The Boomer is physically imposing, but it's his stinking green puke that hurts. Just like in the real world.
The social mechanics that come to life in Left 4 Dead aren't quite morality and aren't quite fascism, but somewhere in between. How many games create a scenario where three people will wildly fight to save a fourth, only to give up when they collectively realize that the cause is lost? And while players sacrificing themselves to divert enemies are hardly unheard of in gaming, there's a palpable sense of loss in Versus mode when you know they won't spawn again. In one match I watched a nearly dead friend limp off to draw the Horde's attention before dying. Was I sad to see him go, or scared because I knew the rest of us faced more daunting odds without him?
I hate to use the term "fun" in a review, because there's nothing more uselessly subjective. Instead, I can attempt to describe the mad, evil satisfaction I felt as three friends and I hit a group of Survivors with Boomer bile while they were creeping through a chain of subway cars, and how we threatened to overload our headsets as the Hunters and Smoker proceeded to tear the last life out of the poor quartet.
Splitting up is rarely advisable, but sometimes planting half the team as elevated snipers isn't a bad tactic.
While the Xbox 360 edition is a great example of coding for consoles, players on Steam will find a much more detailed and crisp visual experience. Making the choice between the two is difficult -- I've got a lot more friends on Live than Steam -- but after playing the 360 version for a while and then switching to Steam, I was gobsmacked by the improvements in character details. The momentum and body language of each dying zombie seemed more powerful, and the other Survivor characters come to brighter life thanks to more realistic skins.
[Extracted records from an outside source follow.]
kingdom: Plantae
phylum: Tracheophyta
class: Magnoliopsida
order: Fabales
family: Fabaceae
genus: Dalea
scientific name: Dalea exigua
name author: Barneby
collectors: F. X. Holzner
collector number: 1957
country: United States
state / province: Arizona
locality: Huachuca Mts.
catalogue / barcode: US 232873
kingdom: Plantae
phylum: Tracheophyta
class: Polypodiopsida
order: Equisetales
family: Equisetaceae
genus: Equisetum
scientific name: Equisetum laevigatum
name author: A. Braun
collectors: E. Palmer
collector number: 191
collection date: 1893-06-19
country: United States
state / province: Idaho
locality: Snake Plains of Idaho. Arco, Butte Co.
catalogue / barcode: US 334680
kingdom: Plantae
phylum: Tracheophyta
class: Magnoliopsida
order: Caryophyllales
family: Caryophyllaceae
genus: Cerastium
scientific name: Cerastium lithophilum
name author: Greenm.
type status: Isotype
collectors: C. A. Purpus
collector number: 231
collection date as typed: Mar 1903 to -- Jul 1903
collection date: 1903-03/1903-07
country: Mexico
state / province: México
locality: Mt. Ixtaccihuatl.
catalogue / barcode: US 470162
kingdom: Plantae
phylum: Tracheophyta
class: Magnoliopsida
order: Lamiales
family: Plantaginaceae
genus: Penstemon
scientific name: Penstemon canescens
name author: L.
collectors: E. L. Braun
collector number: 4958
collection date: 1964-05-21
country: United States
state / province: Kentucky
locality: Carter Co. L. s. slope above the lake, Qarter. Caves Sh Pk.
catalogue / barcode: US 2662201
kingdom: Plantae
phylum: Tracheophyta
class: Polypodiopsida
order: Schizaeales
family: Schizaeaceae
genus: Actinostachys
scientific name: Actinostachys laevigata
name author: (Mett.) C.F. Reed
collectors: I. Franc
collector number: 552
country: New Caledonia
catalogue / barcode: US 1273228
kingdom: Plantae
This only emphasizes the game's masterful use of light and shadow, and how Valve keeps the maps dense and intricate, but eases navigation with well-placed light sources.
Thankfully, the strategic qualities of the team play are identical on Steam and the 360. Where Gears of War 2 is satisfying in a brutal, reactive way, Left 4 Dead invites more planning and cooperation. The Horde mode of Gears 2 is a good start for sheer against-the-masses gameplay. But the unwitting team of the Director and other players intent on grinding the scrappy Survivor group into hamburger brings co-op play to an entirely different -- and far more satisfying -- level.
This review is based on a retail copy of the game provided by the publisher.